- [Work item]
Could you give the records below again with every "median line" changed to "middle line" and everything else kept the same? Leave the pictures out of your answer.

Dataset records:

————————

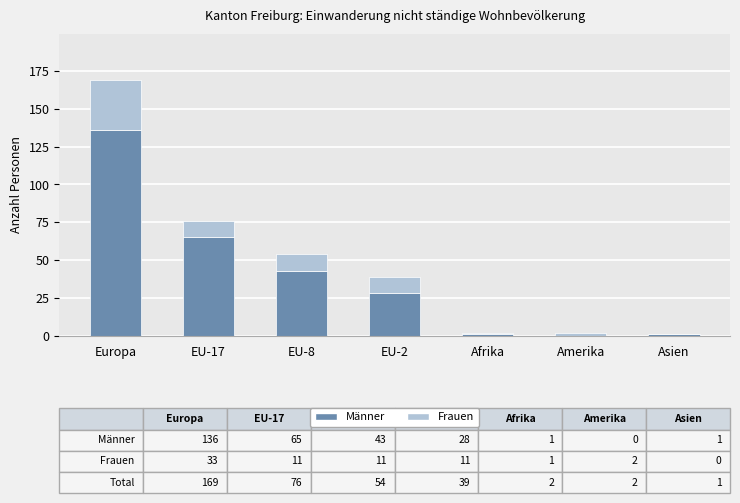

What is the highest value of the Männer series?

136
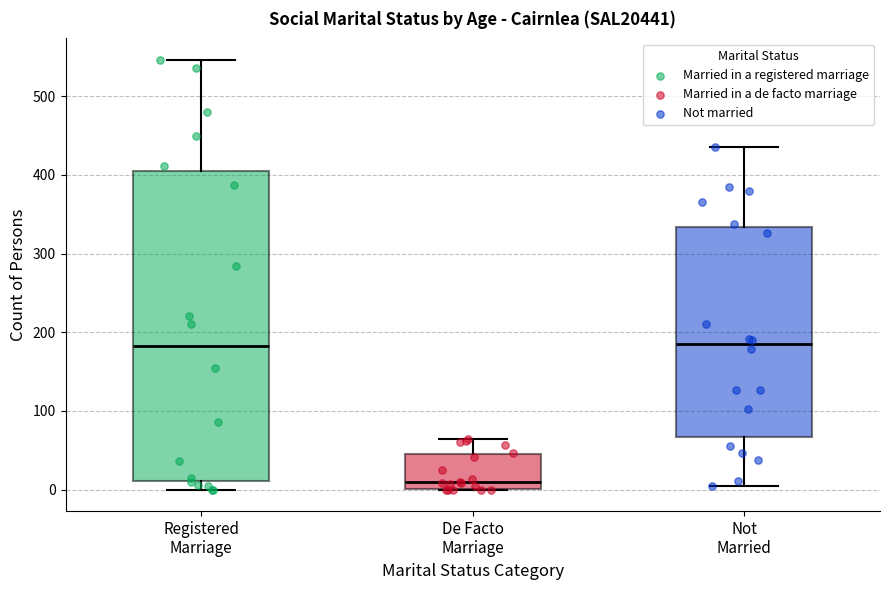

Reading left to right, read every box against the y-axis: the position of its median line, the range the box covers, and the ends of its whiskers. The values are not printed on the chart, so give them approximately, as read against the axis.

Registered Marriage: median 180, box 10 to 410, whiskers 0 to 550
De Facto Marriage: median 10, box 0 to 50, whiskers 0 to 60
Not Married: median 180, box 70 to 330, whiskers 0 to 440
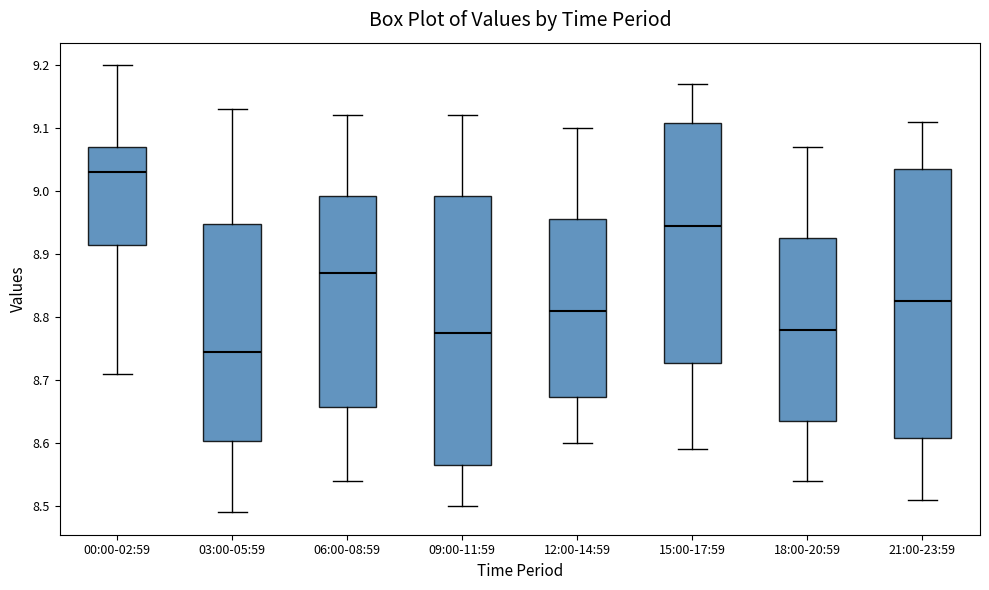

Which box's median line is the lowest?

03:00-05:59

————————

- [Written response]
What is the highest value of the Männer series?

136

Reading left to right, read every box against the y-axis: the position of its middle line, the range the box covers, and the ends of its whiskers. The values are not printed on the chart, so give them approximately, as read against the axis.

Registered Marriage: median 180, box 10 to 410, whiskers 0 to 550
De Facto Marriage: median 10, box 0 to 50, whiskers 0 to 60
Not Married: median 180, box 70 to 330, whiskers 0 to 440

Which box's middle line is the lowest?

03:00-05:59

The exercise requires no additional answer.